Les raffineurs se défendent et nuancents leurs bénéfices
Olivier Gantois, président de l'Ufip (Union française des industries pétrolières), s'est exprimé sur les ondes d'ICI pour répondre à ces accusations. S'il se dit favorable à un contrôle des marges des distributeurs, il concède que les marges brutes de raffinage ont effectivement augmenté en mars, mais de manière relativement limitée, soit quelques centimes par litre. Il nuance toutefois en soulignant que l'économie du raffinage doit être analysée sur le long terme, avec de nombreux mois où les raffineries subissent des pertes. Il rappelle que deux raffineries en France ont été vendues récemment, illustrant les difficultés structurelles du secteur.
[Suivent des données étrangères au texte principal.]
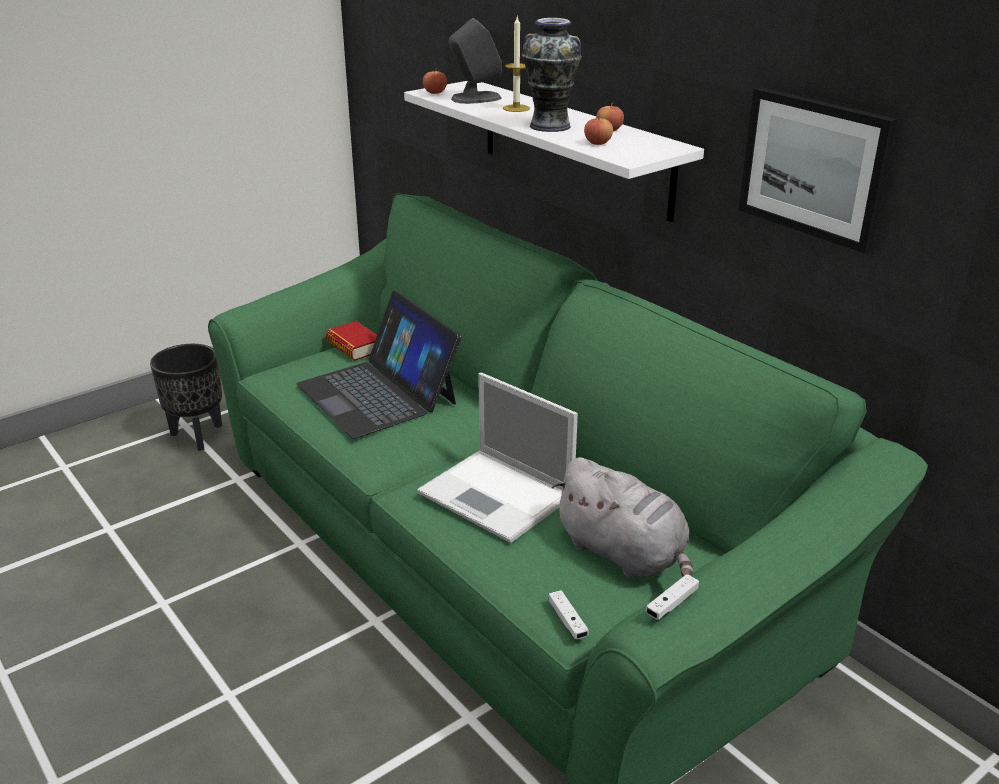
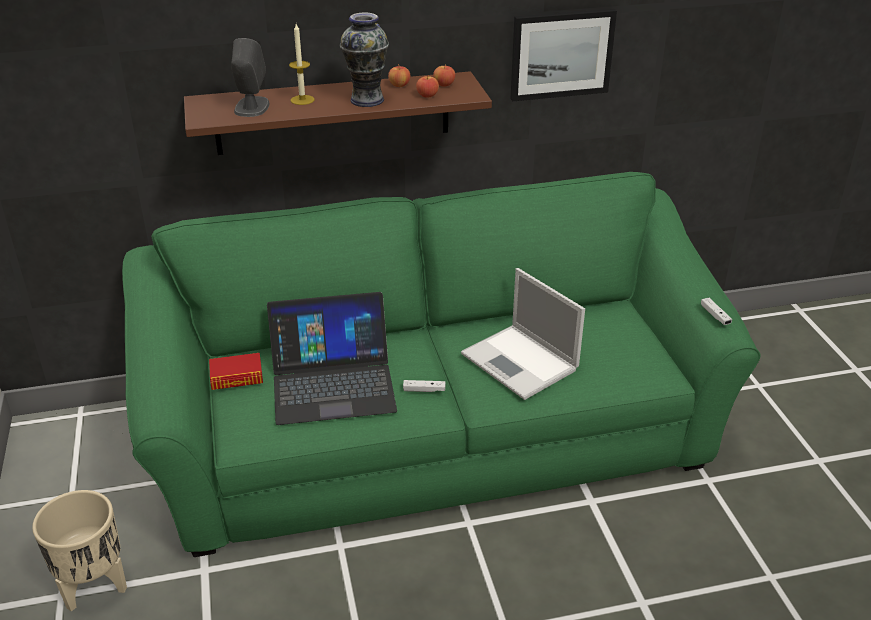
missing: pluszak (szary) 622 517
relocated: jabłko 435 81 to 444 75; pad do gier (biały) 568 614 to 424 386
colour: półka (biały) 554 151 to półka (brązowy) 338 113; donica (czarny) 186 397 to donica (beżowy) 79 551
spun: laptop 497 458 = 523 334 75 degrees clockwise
Une marge minime selon les experts
Marine Champon, experte en gestion de crise pour les secteurs stratégiques comme l'énergie au cabinet Initiatik, confirme que la marge se situe davantage du côté du raffinage que des distributeurs. Cependant, elle estime que cette marge est relativement faible et que même si elle était nulle, le gain pour les consommateurs ne serait que d'une poignée de centimes par litre, sans impact significatif sur les prix finaux.
L'État également mis en cause dans la hausse des prix
Un autre acteur est pointé du doigt : l'État, avec ses taxes qui pourraient être perçues comme profitant de la crise. Toutefois, il est important de noter que l'argent dépensé en carburant par les Français ne se reporte pas sur d'autres consommations, également taxées, créant un effet de vase communicant. Sur France 2, Michel-Édouard Leclerc a proposé de suspendre les certificats d'économies d'énergie, une mesure qui pourrait, selon lui, alléger le prix du gazole de 15 centimes.
La dépendance structurelle de la France au gazole importé
Marine Champon rappelle que la France subit de plein fouet la hausse des prix sur les marchés mondiaux en raison de sa capacité de raffinage structurellement déficitaire et déséquilibrée. Le pays importe 50 % du gazole consommé et exporte 20 % de son essence. La dépendance au Moyen-Orient est particulièrement forte, avec près de 30 % des volumes attendus d'ici 2025. Même si la France pouvait raffiner la totalité de son gazole, la baisse des prix ne dépasserait pas 10 % du prix actuel, selon ses estimations.
Une situation mondiale contrastée selon les pays
L'experte conclut en soulignant que différents types de pays sont touchés par cette crise. Certains maîtrisent toute la chaîne de production, tandis que d'autres, comme la France, sont contraints de se fournir sur les marchés internationaux. Même des pays producteurs, comme les États-Unis avec leur pétrole de schiste peu utilisé pour les carburants, connaissent une flambée des prix. D'autres encore, notamment en Asie comme les Philippines qui dépendent à 90 % du Moyen-Orient, subissent des impacts bien plus importants.